規制から規制解除に至る過程に ≪黙認≫ という曖昧な期間がいかにも日本的である。白か黒かをハッキリつけないで決着するのを「玉虫色決着」という日本語があるが、外国語に訳すのは難しかろう。外国人に日本語を教える際に、「実はこのyesは本当はyesではなく、noの意味合いの強いyesだ」と言えば、「だったら、noでいいんじゃないか、noといえば…」となる。
日本人が曖昧なのは言語によるところが大きい。英語は最初に、「no!」、または「yes!」と否定や肯定の意思を表示し、そのあとでキチンと理由を述べる言語体系だが、日本語と言えば、最後まで聞いてみても、正しい意思表示をしない言い方をせず、語尾を曖昧にする事が多い。これは内向的な民族だからであり、その内向性も実は言語による部分が大きいのだろう。
「いやよいやよもいいのうち」というのは、伝承される女性の言葉だが、危機管理意識という点においては危険である。また、「臭いものには蓋」。「面倒なことは先送り」など、いかにも日本的な、"事なかれ主義的対応"である。戦時中に同盟国であった日本とドイツで、正確にいえば、「日・独・伊・三国同盟」だが、同じ敗戦国ドイツはきちんと戦後処理をした。
ドイツの敗戦処理を一言でいうなら、「ナチスは悪かった。ナチスとにかく悪かった。ナチスは無茶苦茶に悪かった。 俺たちはその最大の被害者だ」 という自虐史観ばかりでもない。「周辺国に戦禍を招いた事は悪かった。それは周辺国が我がドイツ人を戦後迫害・追放したのと同じぐらい悪い行為であることを認める」などと、罪の相殺を図る言質を堂々述べるドイツ人。
処理を曖昧にした日本が、中国や韓国に毅然とできないのは情けない。竹島問題がくすぶる韓国、尖閣諸島問題が勃発した中国は、1972年以降45年にわたって喧伝されてきた、「日中友好」とやらが、所詮は、「欺瞞」と、「幻想」でしかなかったというのが明らかになった。話が飛躍したが、問題はその時、その場でキチンと解決しておかねば禍根を残すことになる。

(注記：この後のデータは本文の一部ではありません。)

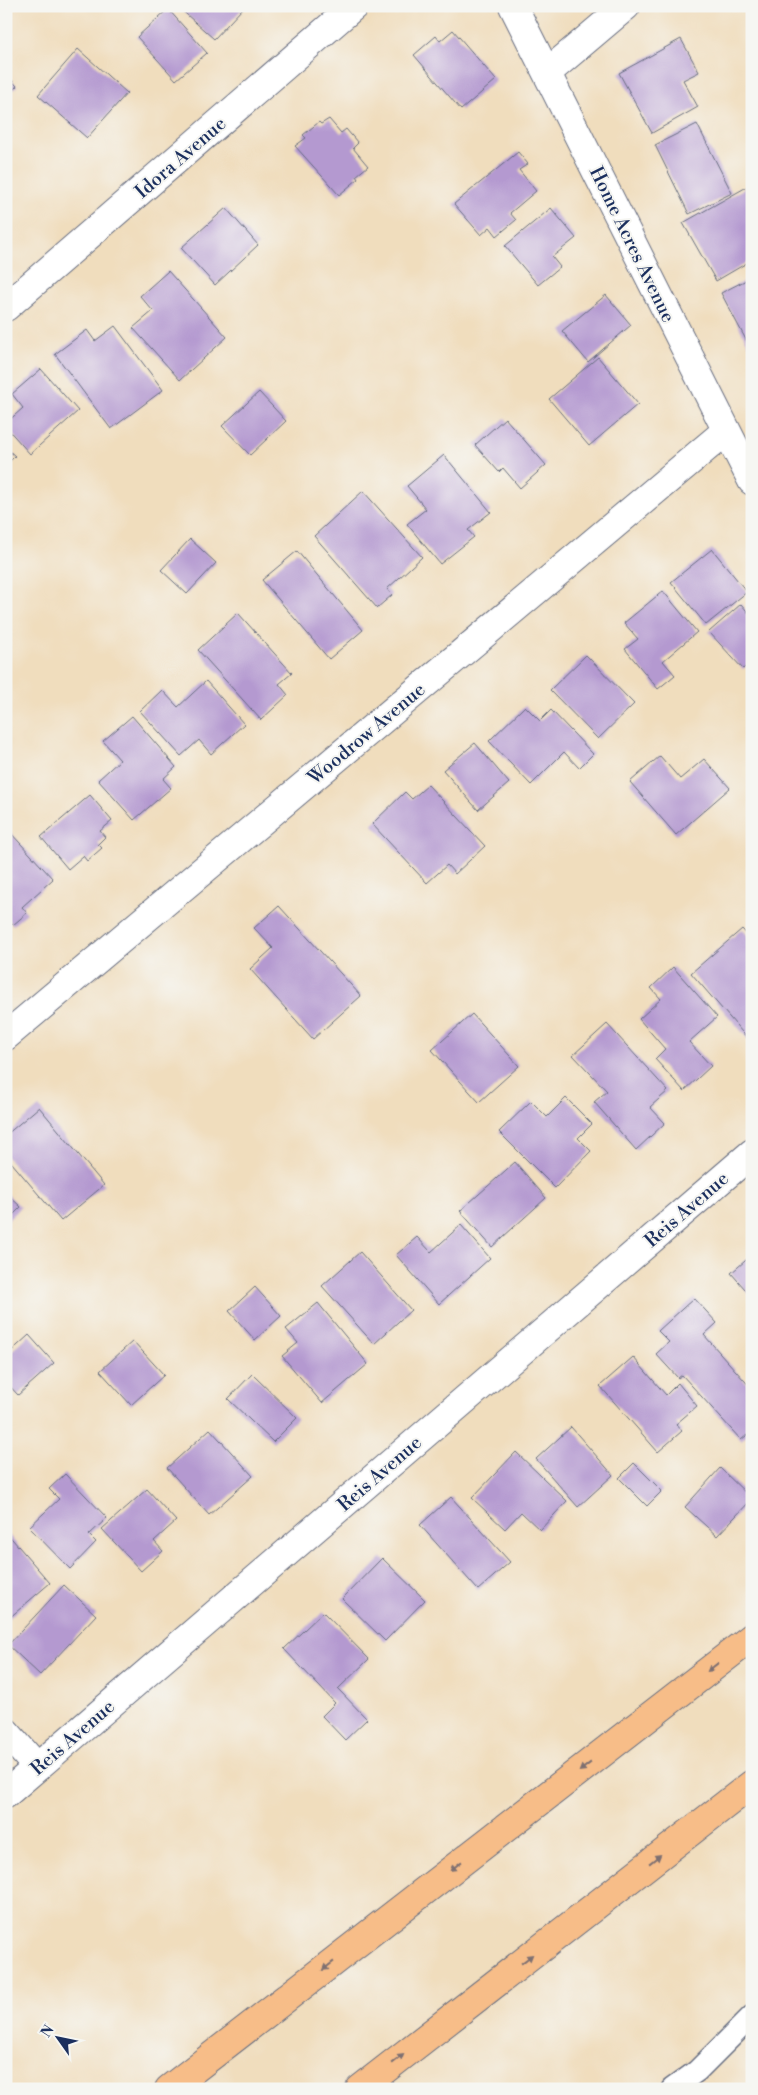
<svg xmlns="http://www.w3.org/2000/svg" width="758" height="2095" viewBox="0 0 758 2095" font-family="'Libre Bodoni',serif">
<rect width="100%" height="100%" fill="#f6f6f2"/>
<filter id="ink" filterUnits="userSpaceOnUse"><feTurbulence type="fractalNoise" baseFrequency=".02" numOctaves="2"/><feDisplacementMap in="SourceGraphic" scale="10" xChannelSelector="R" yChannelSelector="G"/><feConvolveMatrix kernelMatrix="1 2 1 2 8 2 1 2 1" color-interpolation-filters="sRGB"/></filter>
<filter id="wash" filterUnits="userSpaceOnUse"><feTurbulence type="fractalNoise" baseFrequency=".0096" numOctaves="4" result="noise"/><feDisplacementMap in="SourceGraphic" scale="20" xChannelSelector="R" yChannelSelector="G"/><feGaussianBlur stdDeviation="1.12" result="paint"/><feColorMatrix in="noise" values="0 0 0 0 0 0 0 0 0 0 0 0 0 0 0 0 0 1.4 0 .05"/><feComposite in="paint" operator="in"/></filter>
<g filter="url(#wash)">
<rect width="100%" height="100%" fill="#f0ddbd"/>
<g id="blocks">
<!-- building -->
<g fill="#b499d0">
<path d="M 177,6 L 241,6 L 243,8 L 214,39 Z"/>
<path d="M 168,9 L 207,53 L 176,80 L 137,37 Z"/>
<path d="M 453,30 L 496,80 L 461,110 L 414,55 L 436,36 L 440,41 Z"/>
<path d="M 681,39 L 699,72 L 683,80 L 698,107 L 652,133 L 619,73 Z"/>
<path d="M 78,49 L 127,93 L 87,138 L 38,95 Z"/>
<path d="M 6,74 L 17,86 L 6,96 Z"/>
<path d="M 329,119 L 341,133 L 346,129 L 358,143 L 353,148 L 368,166 L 356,176 L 358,179 L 339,195 L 295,146 L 306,138 L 303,135 L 319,122 L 321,124 Z"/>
<path d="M 697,124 L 732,193 L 689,214 L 655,145 Z"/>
<path d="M 518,152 L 528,164 L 519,170 L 536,191 L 510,213 L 516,220 L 497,236 L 490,227 L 481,235 L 454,204 Z"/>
<path d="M 752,184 L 752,260 L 716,281 L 683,223 Z"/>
<path d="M 226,208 L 258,245 L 215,285 L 181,248 Z"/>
<path d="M 551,208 L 576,238 L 552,257 L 560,267 L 538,285 L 505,246 Z"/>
<path d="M 168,271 L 227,337 L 180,380 L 133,328 L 153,311 L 140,296 Z"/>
<path d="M 752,277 L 752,351 L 721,293 Z"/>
<path d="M 606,295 L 631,325 L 588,362 L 562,331 Z"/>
<path d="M 115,326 L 163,390 L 111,429 L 55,354 L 87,330 L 95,341 Z"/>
<path d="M 598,357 L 638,404 L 589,446 L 549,399 Z"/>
<path d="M 41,369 L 78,411 L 30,454 L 6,427 L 6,423 L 23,408 L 12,394 Z"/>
<path d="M 259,392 L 286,421 L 250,455 L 222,426 Z"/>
<path d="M 505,418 L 546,465 L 520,488 L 503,468 L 499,472 L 475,445 Z"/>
<path d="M 6,448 L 15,456 L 6,465 Z"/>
<path d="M 444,455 L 491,512 L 468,530 L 474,537 L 440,564 L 407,524 L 426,509 L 407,486 Z"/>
<path d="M 363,491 L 422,557 L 387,589 L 392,595 L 377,608 L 314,536 Z"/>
<path d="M 190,539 L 216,563 L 187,594 L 161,570 Z"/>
<path d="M 712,549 L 747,592 L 706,625 L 671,582 Z"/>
<path d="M 297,551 L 363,630 L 329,659 L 262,580 Z"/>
<path d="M 663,591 L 697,632 L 663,661 L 675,675 L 658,689 L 625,649 L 638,639 L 624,623 Z"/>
<path d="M 741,604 L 752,617 L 752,661 L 743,669 L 709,632 Z"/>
<path d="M 238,613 L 292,673 L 279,684 L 288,695 L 261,720 L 198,650 Z"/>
<path d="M 586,655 L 634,704 L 598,739 L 550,690 Z"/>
<path d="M 206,681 L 244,724 L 211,754 L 199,740 L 181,756 L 140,711 L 162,690 L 178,707 Z"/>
<path d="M 525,706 L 540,721 L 551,710 L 593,754 L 579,768 L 564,752 L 531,785 L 489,741 Z"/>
<path d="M 132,716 L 176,767 L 163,779 L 171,788 L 134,820 L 98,780 L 120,760 L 103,741 Z"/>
<path d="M 475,743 L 509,783 L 478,810 L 443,770 Z"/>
<path d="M 660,756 L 680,779 L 704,759 L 730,788 L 676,835 L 630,782 Z"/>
<path d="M 428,785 L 485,846 L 455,874 L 447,865 L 427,883 L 372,824 L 405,792 L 412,799 Z"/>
<path d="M 90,795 L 112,821 L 100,831 L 105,837 L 98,844 L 102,848 L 87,861 L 83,856 L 68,869 L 41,837 Z"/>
<path d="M 9,831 L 53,879 L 22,907 L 27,913 L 13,925 L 6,917 L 6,833 Z"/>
<path d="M 279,906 L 361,996 L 313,1039 L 250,969 L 273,948 L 254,928 Z"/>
<path d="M 742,929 L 752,940 L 752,1037 L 749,1040 L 691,973 Z"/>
<path d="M 673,967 L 717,1017 L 689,1042 L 711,1066 L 684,1091 L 655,1059 L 665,1049 L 639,1019 L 661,999 L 651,988 Z"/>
<path d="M 472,1014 L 519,1066 L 479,1102 L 432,1050 Z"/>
<path d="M 607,1024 L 668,1091 L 650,1107 L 665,1123 L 636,1150 L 594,1102 L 607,1091 L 573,1055 Z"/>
<path d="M 566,1098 L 592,1124 L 578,1138 L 591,1151 L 555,1188 L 499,1132 L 531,1101 L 547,1117 Z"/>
<path d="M 39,1107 L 104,1185 L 61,1221 L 6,1156 L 6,1135 Z"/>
<path d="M 515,1162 L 546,1198 L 492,1247 L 460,1211 Z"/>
<path d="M 6,1193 L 21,1207 L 6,1222 Z"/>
<path d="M 461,1225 L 490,1258 L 439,1304 L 396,1255 L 417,1237 L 431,1252 Z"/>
<path d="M 360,1252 L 411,1310 L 374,1344 L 322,1286 Z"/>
<path d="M 752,1255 L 752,1297 L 731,1273 Z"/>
<path d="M 255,1287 L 281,1316 L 255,1340 L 229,1311 Z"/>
<path d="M 694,1298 L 717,1323 L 704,1335 L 752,1389 L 752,1431 L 741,1440 L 682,1375 L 678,1378 L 656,1354 L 669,1342 L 658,1331 Z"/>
<path d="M 318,1303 L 368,1364 L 322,1403 L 282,1356 L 298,1343 L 286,1329 Z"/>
<path d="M 29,1335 L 54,1363 L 18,1395 L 6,1382 L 6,1356 Z"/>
<path d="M 133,1341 L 164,1375 L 131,1405 L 100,1371 Z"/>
<path d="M 633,1357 L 666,1395 L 678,1383 L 697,1406 L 676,1424 L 682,1431 L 658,1452 L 600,1386 Z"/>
<path d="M 252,1374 L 297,1418 L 273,1442 L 228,1399 Z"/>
<path d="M 571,1427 L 613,1475 L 578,1507 L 536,1459 Z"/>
<path d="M 210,1429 L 253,1476 L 209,1515 L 167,1468 Z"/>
<path d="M 516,1452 L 567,1501 L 540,1530 L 521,1512 L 505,1529 L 472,1498 Z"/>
<path d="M 634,1463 L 662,1491 L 647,1506 L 619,1478 Z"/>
<path d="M 720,1468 L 752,1499 L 717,1536 L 685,1507 Z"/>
<path d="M 65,1474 L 107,1518 L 89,1535 L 96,1542 L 70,1569 L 29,1527 L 59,1499 L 49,1489 Z"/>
<path d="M 147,1489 L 176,1521 L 154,1541 L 163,1551 L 141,1571 L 102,1529 Z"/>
<path d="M 451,1497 L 510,1562 L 478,1590 L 420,1525 Z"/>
<path d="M 6,1532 L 50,1583 L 8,1619 L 6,1617 Z"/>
<path d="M 382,1558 L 425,1600 L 385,1641 L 342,1599 Z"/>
<path d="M 64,1585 L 96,1615 L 40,1675 L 8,1645 Z"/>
<path d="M 323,1612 L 369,1659 L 338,1689 L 367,1719 L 345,1740 L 322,1716 L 335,1703 L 284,1649 Z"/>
</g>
</g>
</g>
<g filter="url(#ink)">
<use href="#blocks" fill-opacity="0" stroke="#666c7f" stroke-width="1"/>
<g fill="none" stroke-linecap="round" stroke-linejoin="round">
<defs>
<path id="lane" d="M 672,2089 L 697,2071 L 752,2016"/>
<g id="street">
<path d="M 513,6 L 752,481"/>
<path d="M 548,72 L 626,6"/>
<path d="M 6,307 L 354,6"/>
<path d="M 6,1036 L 726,431"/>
<path d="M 6,1732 L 37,1767"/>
<path d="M 6,1794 L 752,1153"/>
</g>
<g id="highway">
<path d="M 169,2089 L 752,1637"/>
<path d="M 360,2089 L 752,1784"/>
</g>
</defs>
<!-- lane casing -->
<use href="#lane" stroke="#666c7f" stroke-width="24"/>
<!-- street casing -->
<use href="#street" stroke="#666c7f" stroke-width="30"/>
<!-- highway casing -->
<use href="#highway" stroke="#666c7f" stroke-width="30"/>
<!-- lane -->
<use href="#lane" stroke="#fff" stroke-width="21"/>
<!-- street -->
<use href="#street" stroke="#fff" stroke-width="28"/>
<!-- highway -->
<use href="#highway" stroke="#f7bd88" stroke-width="28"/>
</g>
<!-- one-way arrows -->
<defs><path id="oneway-solid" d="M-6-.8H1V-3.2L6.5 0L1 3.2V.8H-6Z" transform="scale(1.25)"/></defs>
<g fill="#7e6f71">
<use href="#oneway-solid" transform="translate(713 1667) rotate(142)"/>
<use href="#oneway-solid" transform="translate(585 1767) rotate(142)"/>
<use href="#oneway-solid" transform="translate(655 1859) rotate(-38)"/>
<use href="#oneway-solid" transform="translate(456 1866) rotate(142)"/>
<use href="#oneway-solid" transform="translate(527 1959) rotate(-38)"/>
<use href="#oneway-solid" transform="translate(328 1966) rotate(142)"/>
<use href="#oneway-solid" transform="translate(398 2059) rotate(-38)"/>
</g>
</g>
<g text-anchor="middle" stroke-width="4" stroke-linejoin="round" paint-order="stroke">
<!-- street labels -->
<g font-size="19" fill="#1b2f5e" stroke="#f6f6f2">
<text transform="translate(180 157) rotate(-41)" y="7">Idora Avenue</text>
<text transform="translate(633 244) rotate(64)" y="7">Home Acres Avenue</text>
<text transform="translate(366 733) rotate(-40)" y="7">Woodrow Avenue</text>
<text transform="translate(686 1209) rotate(-41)" y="7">Reis Avenue</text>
<text transform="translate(379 1473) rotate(-41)" y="7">Reis Avenue</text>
<text transform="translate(72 1737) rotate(-41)" y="7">Reis Avenue</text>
</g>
</g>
<!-- margin -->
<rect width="758" height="2095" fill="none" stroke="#f6f6f2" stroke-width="25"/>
<!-- north arrow -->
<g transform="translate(58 2038) rotate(303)" stroke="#f6f6f2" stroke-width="4" paint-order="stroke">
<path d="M0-4L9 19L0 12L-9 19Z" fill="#1b2f5e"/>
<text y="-8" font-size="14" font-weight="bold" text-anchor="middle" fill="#1b2f5e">N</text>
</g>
</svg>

ブログを始めて10年が過ぎ、自分の年齢が10歳増えたことになる。それらが記事に詰まっている。人間は成長し続けるというが、足止めも食うし、やがては成長も止まる。ただ、成長が後退するとか、晩節を汚すのだけは何としても避けたい。子どもの頃に見たお爺さんは皆優しく、誰もが、「花咲か爺さん」のようであったが、その域になると周囲に根性悪の高齢者は多い。
長編小説『火宅の人』(1975年)は、壇一雄の遺作である。これまで、「火宅」の意味について、自宅内外で家族や周辺に業を煮やす、そんな火種の持ち主と理解していたがWikipediaには、「仏教説話(正確には、「法華経 譬喩品」より)の用語で、『燃え盛る家のように危うさと苦悩に包まれつつも、それに気づくことなく遊び呆ける状態』を指すということであった。
テレビドラマ化(1979年)された後、映画(1986年)にもなったがいずれも観ていない。「自由奔放」は見るものじゃない、やるものだ。ブログを始める時、「映画」の書庫を作った。最初の数編は自身のなかで特別印象に残る映画を挙げた。真っ先に取り上げたのが、『櫻の園』 (1990年) である。原作は漫画家の吉田秋生だが、漫画に疎い自分は当初吉田を男と思っていた。